We convert all underscores to blanks.
text = strings.ReplaceAll(text, "_", " ")
We iterate across the tokens and classify them into tree elements.
i := 0
v := root
for i < len(tokens) {
	  t := tokens[i]
	  //<<Classify token>>
	  i++
}
root = v
There are five syntactic tokens, left and right parenthesis, comma,
colon, and semicolon.
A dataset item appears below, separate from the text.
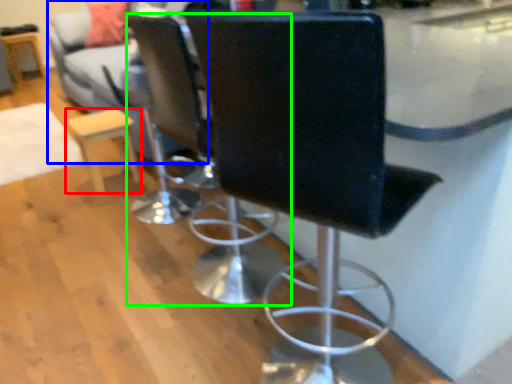
Question: Considering the real-world distances, which object is farthest from furniture (highlighted by a red box)? couch (highlighted by a blue box) or chair (highlighted by a green box)?

Choices:
 (A) couch
 (B) chair

Answer: (B)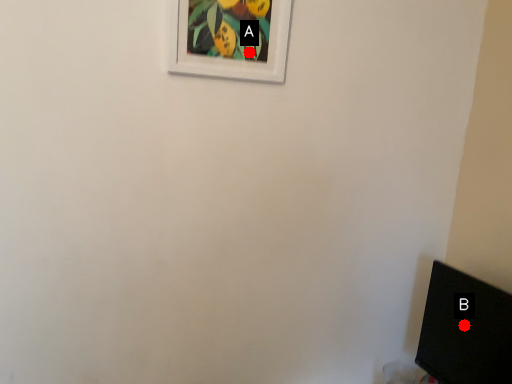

They each cause an operation on the tree:
\begin{center}
  \begin{tabular}{cl}
    \hline
    Token & Action\\\hline
    ( & Add child\\
    ) & Move to parent\\
    , & Add sibling\\
    : & Add branch length\\
    ; & Break from loop and return tree\\\hline
  \end{tabular}
\end{center}
If none of these apply, the token is a node label.
//<<Add child?>>
//<<Move to parent?>>
//<<Add sibling?>>
//<<Add branch length?>>
//<<Tree finished?>>
//<<Add label?>>
On a left parenthesis we add a child to our current node and
move to it. If the current node is nil, we initialize it first.
if t == "(" {
	  if v == nil {
		  v = NewNode()
	  }
	  v.AddChild(NewNode())
	  v = v.Child
}
On a right parenthesis we move to the parent.
if t == ")" {
	  v = v.Parent
}
On a comma, we add a sibling with the same parent as the current node
and move to it.
if t == "," {
	  s := NewNode()
	  s.Parent = v.Parent
	  v.Sib = s
	  v = v.Sib
}
On a leading colon we add a branch length.
if t[0] == ':' {
	  l, err := strconv.ParseFloat(t[1:], 64)
	  if err != nil {
		  log.Fatalf("didn't understand %q\n", t[1:])
	  }
	  v.Length = l
	  v.HasLength = true
}
On a semicolon the tree is finished and we break from the loop.
if t == ";" {
	  break
}
If none of the above, we are dealing with part of a label, if not the
full label.
if strings.IndexAny(t[:1], ")(,:;") == -1 {
	  v.Label += t
}
The package is finished, time to test it.